These proposed Wild and Scenic Rivers flow through or are located upstream of Redwood National Park. They provide important habitat for threatened and endangered salmon and steelhead and nationally significant recreation opportunities.
Redwood Creek – 25.3 miles
Redwood Creek flows past old-growth and second-growth redwoods in Redwood National Park, including the tallest tree on earth. The park is a World Heritage Site recognized by the United Nations. The creek supports endangered coho and Chinook salmon, steelhead, and coastal cutthroat trout. Federal officials recently identified the creek as essential for the recovery of threatened salmon and steelhead. Ospreys nest along the creek and elk graze nearby prairies. The popular Redwood Creek Trail parallels much of the stream, which also offers class III whitewater boating opportunities. The upper 6.2 miles of Redwood Creek is proposed as a “potential” Wild and Scenic River pending acquisition for public conservation purposes.

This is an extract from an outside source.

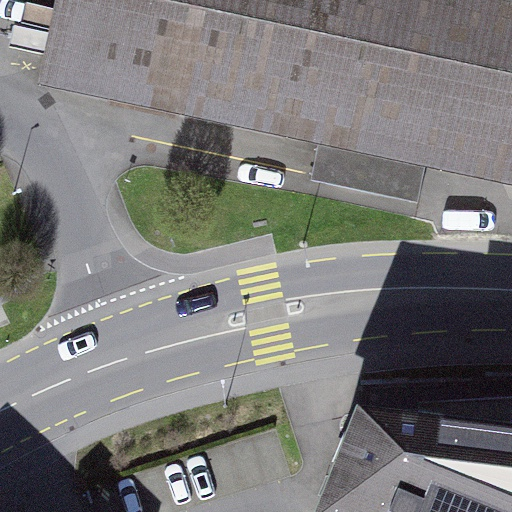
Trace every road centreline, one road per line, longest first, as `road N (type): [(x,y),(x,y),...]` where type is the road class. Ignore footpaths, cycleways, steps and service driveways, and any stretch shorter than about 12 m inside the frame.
road 1 (primary): [(511,291),(333,302),(121,359)]
road 2 (residential): [(121,359),(47,157),(0,96)]
road 3 (primary): [(121,359),(0,413)]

Lost Man & Little Lost Man Creeks – 19.6 miles
Supporting self-sustaining populations of Chinook and coho salmon, steelhead, and coastal cutthroat trout, these streams are important to the recovery and expansion of the anadromous salmonid populations of the Redwood Creek basin. Little Lost Man Creek provides high-quality refugia for at-risk fish species and Lost Man Creek has high potential to provide refugia. The outstanding and irreplaceable ecological values of these streams are recognized worldwide as part of the Redwood National Park World Heritage Site. The streams provide an excellent opportunity for scientific study of disturbed and undisturbed watersheds.
Lacks Creek – 7.8 miles
A major tributary of Redwood Creek, Lacks Creek was determined by the BLM to be eligible for Wild & Scenic protection due to its outstanding old-growth forests and anadromous fishery values. Federal officials recently identified the creek as essential for the recovery of threatened salmon and steelhead. The public lands in the Lacks Creek watershed are managed by the BLM to provide a wide variety of outdoor recreation, including mountain biking, hiking, camping, angling, and hunting. The lower 2.7 miles of Lacks Creek is proposed as a “potential” Wild and Scenic River pending acquisition for public conservation purposes.